# Another one...



## Jazzey (Nov 25, 2008)

...you see, you shouldn't encourage me...warned you about my having the spirit of a 12 yrs old....


Actual call center conversations!

Customer: 'I've been calling 700-1000 for two days and can't get
through; can you help?'
Operator: 'Where did you get that number, sir?'
Customer: 'It's on the door of your business.'
Operator: 'Sir, those are the hours that we are open.'

Samsung Electronics
Caller:'Can you give me the telephone number for Jack?'
Operator: 'I'm sorry, sir, I don't understand who you are talking about.'
Caller: 'On page 1, section 5, of the user guide it clearly states that
I need to unplug the fax machine from the AC wall socket and telephone
Jack before cleaning.

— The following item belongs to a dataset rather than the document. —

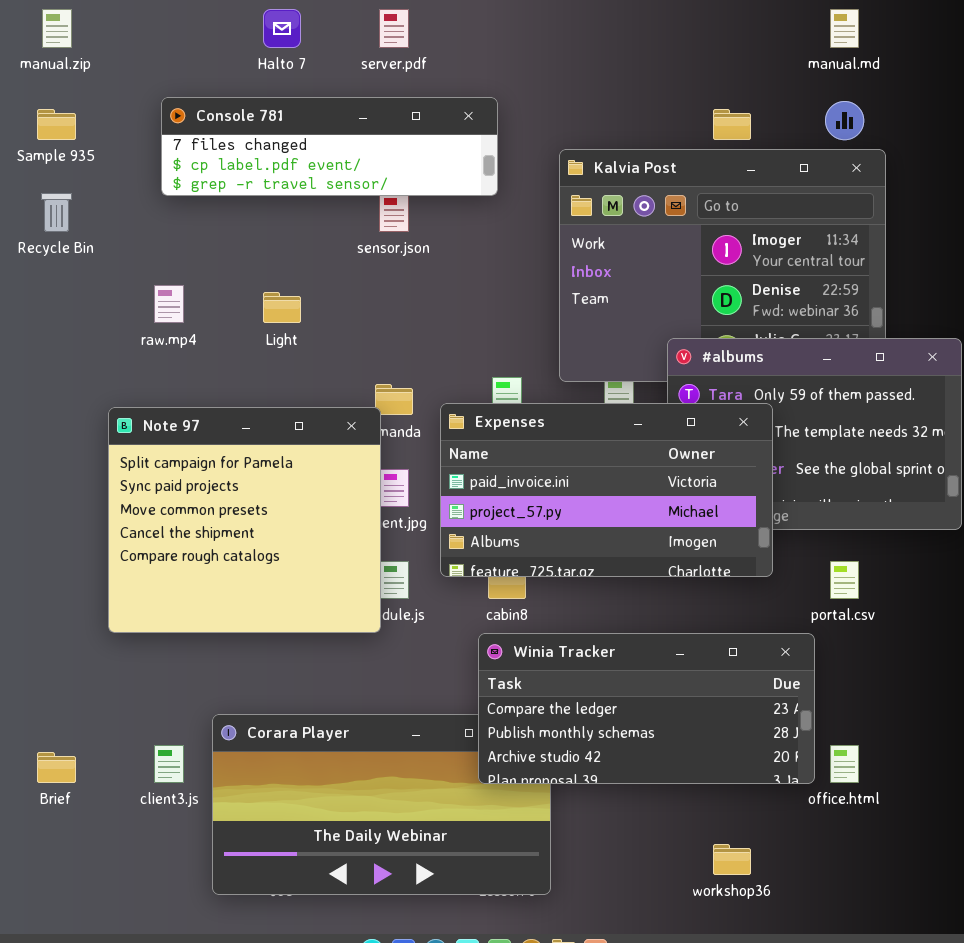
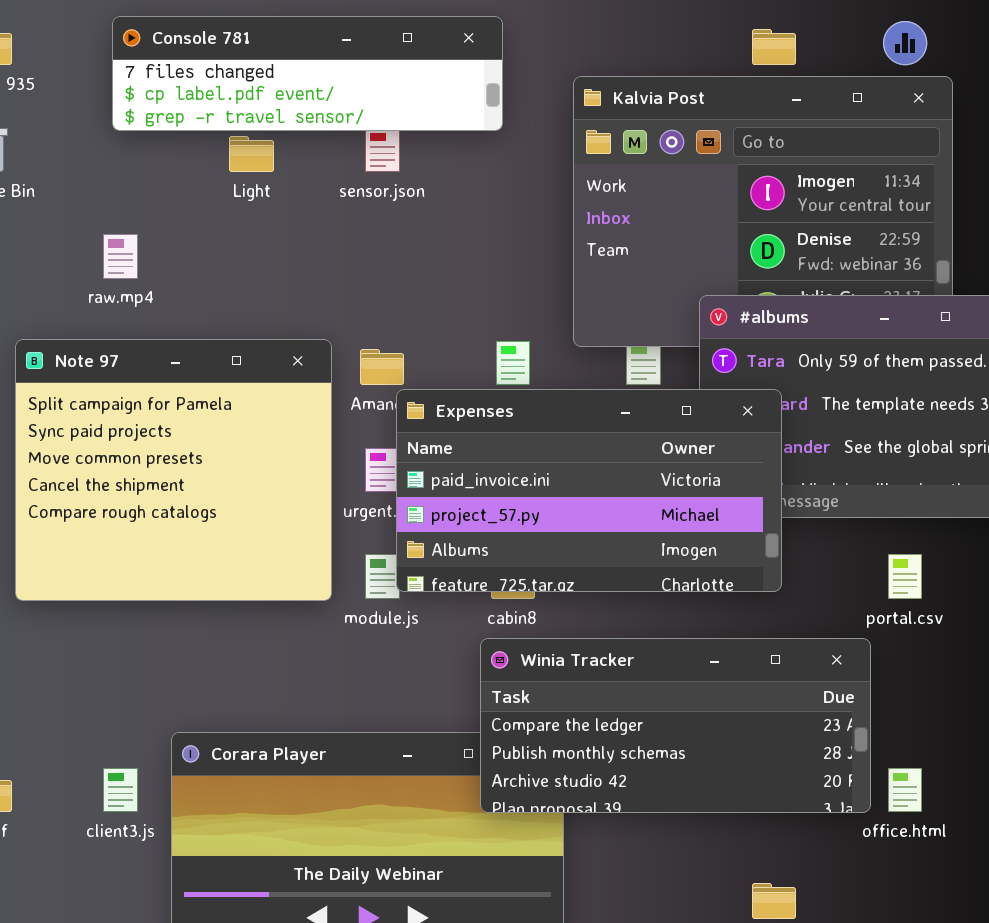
Light: [263,292,301,323] -> [229,136,274,172], moved
Expenses: [440,403,773,577] -> [396,389,782,592], moved
Note 97: [108,407,381,633] -> [15,339,332,601], moved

Now, can you give me the number for Jack?'
Operator: 'I think it means the telephone plug on the wall.'

Caller: 'I'd like the number of the Argo Fish Bar, please'
Operator: 'I'm sorry, there's no listing. Are you sure that the spelling
is correct?'
Caller: 'Well, it used to be called the Bargo Fish Bar but the 'B' fell
off.'

Then there was the caller who asked for a knitwear company in Woven.
Operator: 'Woven? Are you sure?'
Caller: 'Yes. That's what it says on the label -- Woven in Scotland . '

On another occasion, a man making heavy breathing sounds from a phone
box told a worried operator: 'I haven't got a pen, so I'm steaming up
the window to write the number on.'

Tech Support: 'I need you to right-click on the Open Desktop.'
Customer: 'OK.'
Tech Support: 'Did you get a pop-up menu?'
Customer: 'No.'
Tech Support: 'OK. Right-Click again. Do you see a pop-up menu?'
Customer: 'No.'
Tech Support: 'OK, sir. Can you tell me what you have done up until this
point?'
Customer: 'Sure. You told me to write 'click' and I wrote 'click'.'

Tech Support: 'OK. At the bottom left hand side of your screen, can you
see the 'OK' button displayed?'
Customer: 'Wow! How can you see my screen from there?'


----------



## amastie (Nov 26, 2008)

*Re: another one...*

:rolling:
amastie


----------



## sister-ray (Nov 26, 2008)

*Re: another one...*


----------



## NicNak (Nov 26, 2008)

:icecream:  That was so funny!  You have such a great sense of humor!  

Thanks so much for sharing.  Gave me a nice early morning laugh


----------



## Meg (Nov 27, 2008)

Hehehehe.

Those bewildered customers sound like me when I'm looking for something in a hardware store... :blush:


----------